Il n’en était rien cependant. Il y avait dans l’âme de Dante, dans cette âme si fière et si énergique, un côté faible, qui s’émouvait et s’attendrissait, malgré lui, à l’idée de la terre natale. Il avait beau chercher, il ne trouvait rien hors de cette terre chérie qui pût la lui faire oublier ; et ne fût-ce que pour y mourir, il désirait vivement y retourner, et n’en avait pas perdu l’espérance. C’est un point sur lequel nous avons son propre témoignage et des aveux qui ont quelque chose de caractéristique et de touchant.

Le chant xxv du Paradis commence par trois tercets dont j’essaierai de rendre, non pas le ton ni la poésie, mais seulement la lettre et le sens ; cela me suffira. Les voici :

« S’il arrive jamais que le poème sacré dont le ciel et la terre ont fourni la matière, et sur lequel j’ai pâli des années,

« Triomphe de la cruauté qui me repousse du noble bercail où je reposai jadis, encore agneau, ennemi des loups qui lui font la guerre ;

« Je rentrerai enfin dans ce bercail, mais avec une autre toison et une autre voix : j’y rentrerai poète ; et sur les mêmes fonts où je reçus le baptême, je prendrai la couronne (de laurier). »

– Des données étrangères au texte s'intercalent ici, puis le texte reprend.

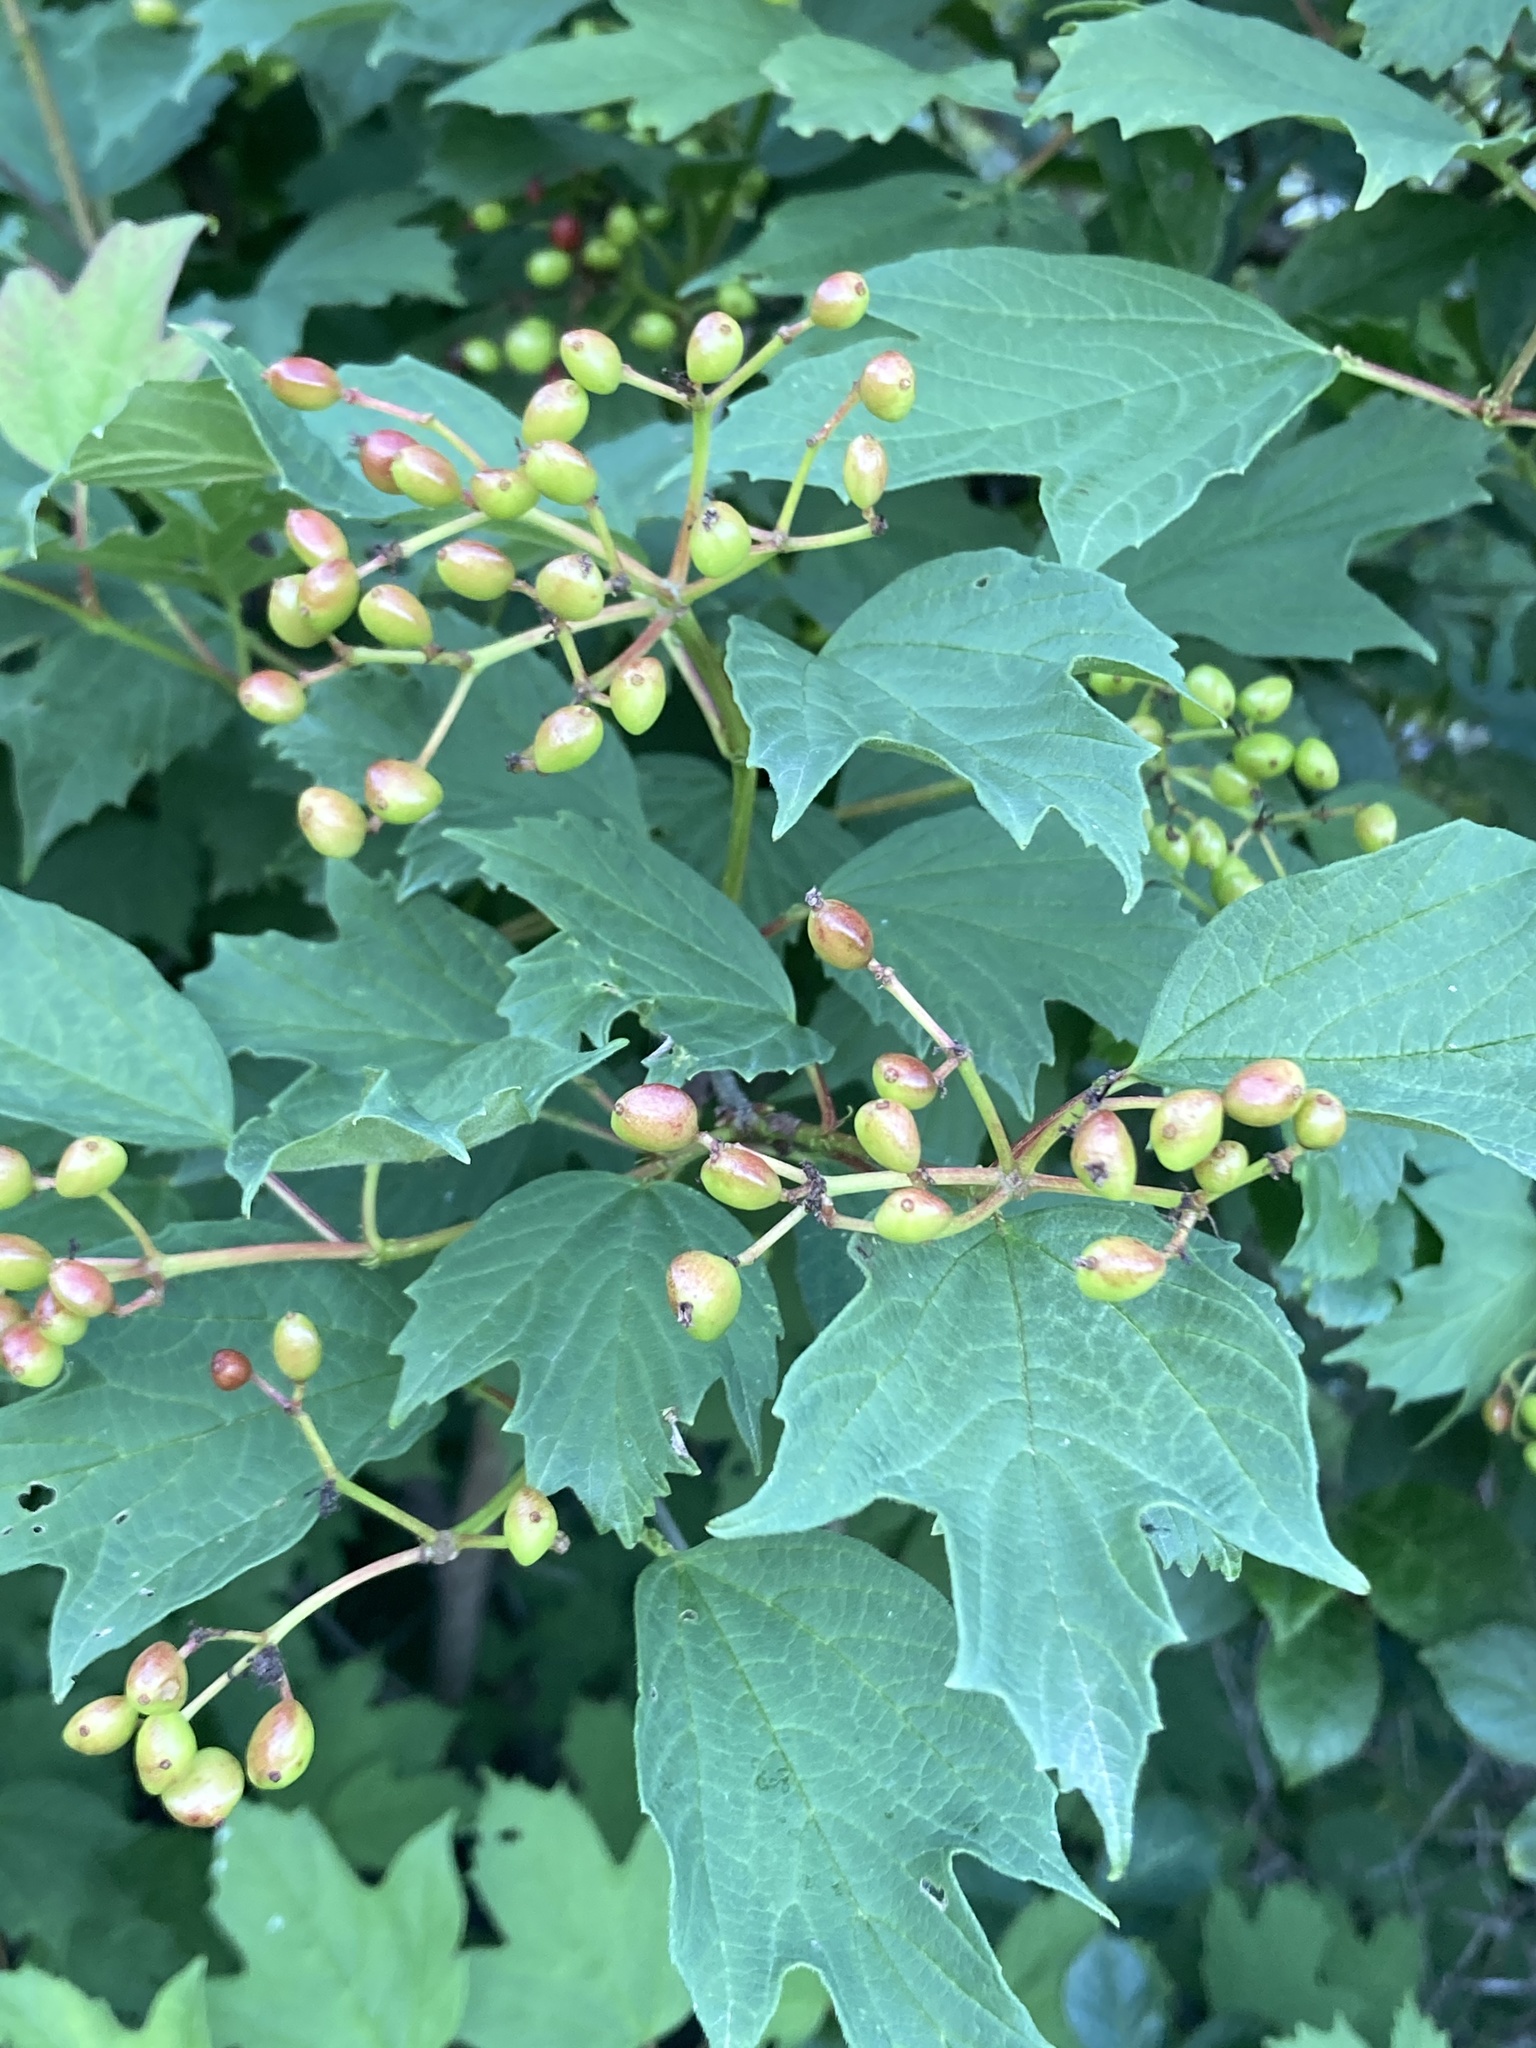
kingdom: Plantae
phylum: Tracheophyta
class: Magnoliopsida
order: Dipsacales
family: Viburnaceae
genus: Viburnum
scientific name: Viburnum opulus
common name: Guelder-rose
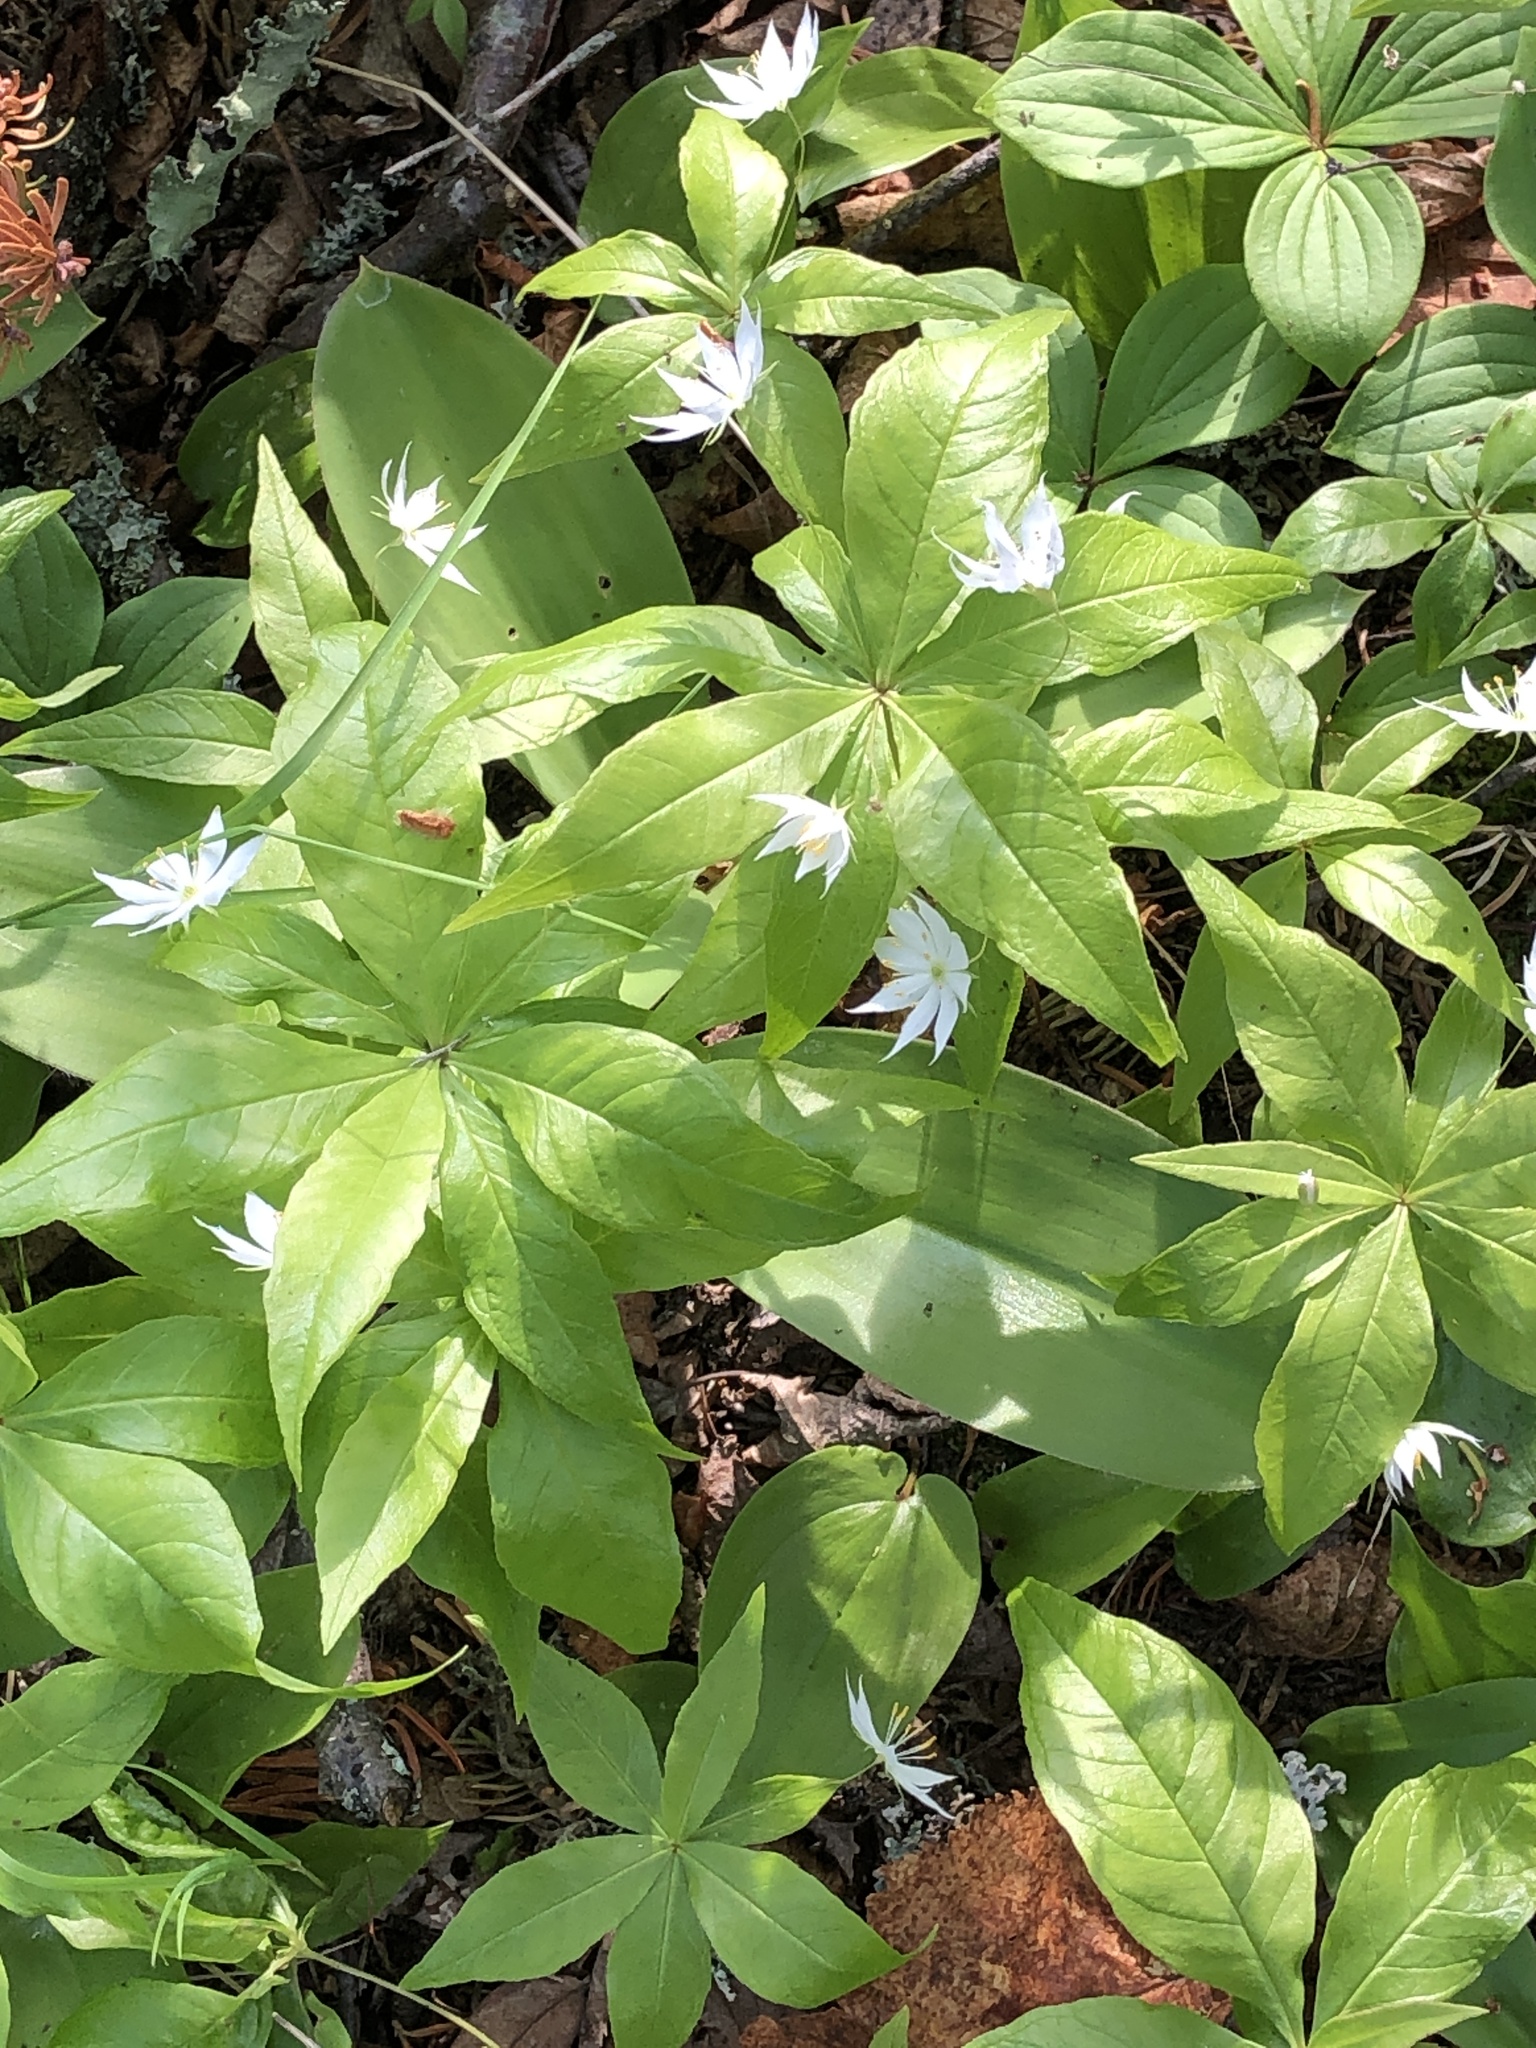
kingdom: Plantae
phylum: Tracheophyta
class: Magnoliopsida
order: Ericales
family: Primulaceae
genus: Lysimachia
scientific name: Lysimachia borealis
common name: American starflower
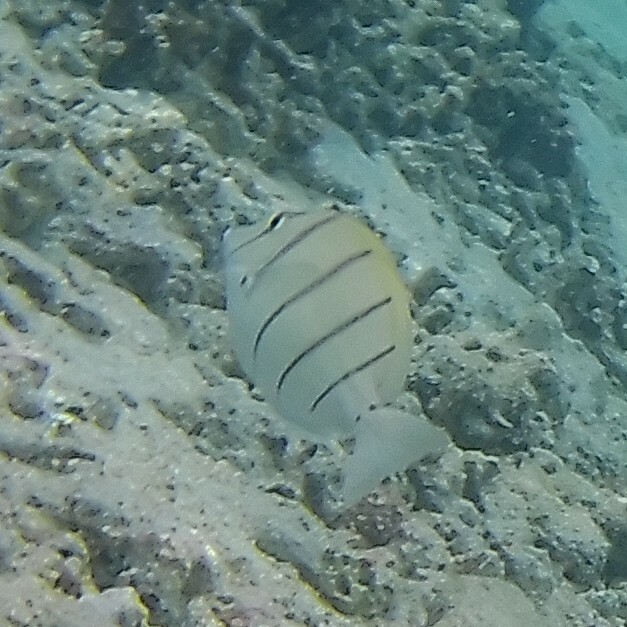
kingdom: Animalia
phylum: Chordata
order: Perciformes
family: Acanthuridae
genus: Acanthurus
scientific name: Acanthurus triostegus
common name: Convict surgeonfish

Il y a des biographes et des commentateurs de Dante qui ont cru sentir dans ces vers le ton de la menace, et l’assurance où était l’auteur, quand il les écrivait, de rentrer à Florence de vive force et en dépit du gouvernement. Il y a là une méprise gratuite. À l’époque où Dante écrivait les vers cités, il n’existait plus, pour lui, la moindre chance de rentrer à Florence d’autorité et malgré le parti gouvernant. Il n’y pouvait remettre le pied qu’avec la permission et par la faveur de ce parti, et il ne songeait pas à y retourner autrement. Ses intentions là-dessus sont précises, certaines, et méritaient de n’être pas dénaturées.

À l’époque dont il s’agit, Dante avait déjà publié l’Enfer, le Purgatoire et une portion considérable du Paradis. Isolés ou réunis, ces trois poèmes avaient commencé à circuler parmi les classes lettrées et les hautes classes de la société italienne ; et bien qu’il n’y eût probablement alors personne pour en sentir toutes les beautés, il n’y avait personne non plus qui n’y sentît des beautés d’un ordre et d’un genre tout nouveau. La renommée poétique de l’auteur s’était donc beaucoup accrue depuis quelques années et continuait à s’accroître tous les jours.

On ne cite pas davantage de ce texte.